Farinacci had also participated in the working group of the São Paulo Forum since 1999, and argued against the presence of the US Navy in the island Vieques. He strongly condemned the assassination of the leader of the Boricua Popular Army, Filiberto Ojeda Ríos, on the part of the FBI, on September 23 as 2005. Farinacci was also an ardent defender of the Cuban Revolution, and the Bolivarian Revolution in Venezuela, a country he had maintained with since before the arrival of President Hugo Chavez and who he visited in 2005.

Milagros Rivera, chair of the Cuba Solidarity Committee, who knew Farinacci from the University of Puerto Rico, said of Farinacci: "...He not only worked tirelessly to defend Cuba but was an anti-imperialist in the internationalist sense. He not only opposed U.S. interventions throughout Latin America but also supported the struggle of the Palestinians, the liberation movements in Africa ... of the oppressed everywhere. Fari was of a new breed."

==Death==

In January, 2005, Farinacci was diagnosed with lymphoma in the kidney and then in the heart. He was in remission, when, in June, doctors found lymphoma in the brain.

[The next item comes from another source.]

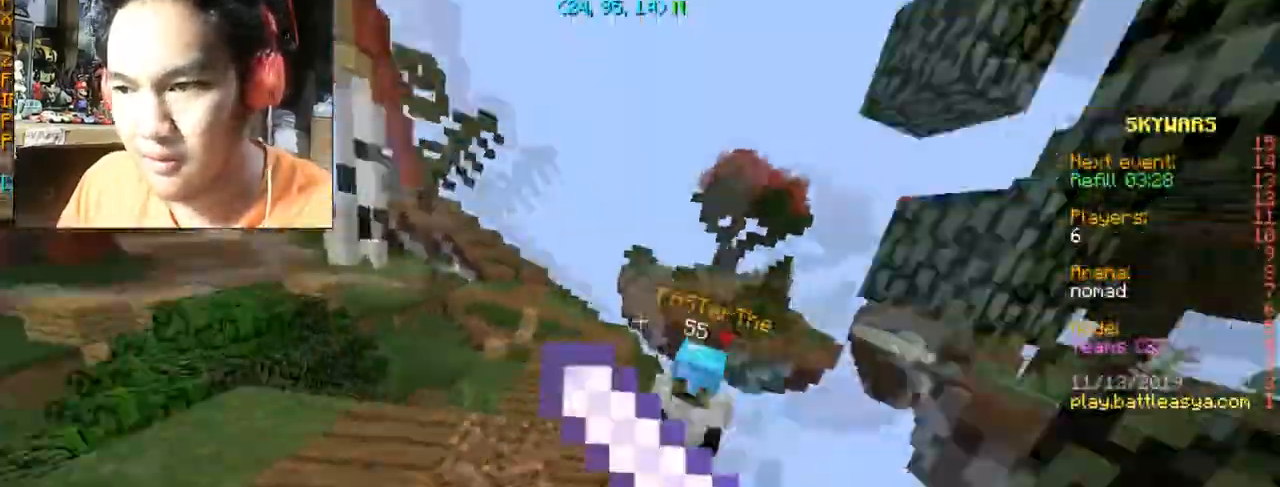
{"keys": ["w"], "mouse": ["right"], "events": [[33, "mouse_left", "up"], [100, "mouse_left", "down"], [367, "mouse_left", "up"], [367, "mouse_right", "up"], [467, "mouse_left", "down"], [467, "mouse_right", "down"], [500, "mouse_left", "up"]]}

In July, he was admitted to Auxilio Mutuo Hospital in Hato Rey. He died in the hospital on August 26, 2006. He was buried on Monday, August 28, 2006, at the Angeles Memorial Park Cemetery, in Guaynabo, Puerto Rico. At the time of his death he was 56 years old.

From Saturday, September 9, 2006, in the evening, to Monday morning, more than 1,000 workers and their families, (pro-independence activists from across Puerto Rico) trade unionists and sympathizers of the Socialist Front, visited the Ehret funeral home in the suburb of Río Piedras to pay tribute to Farinacci.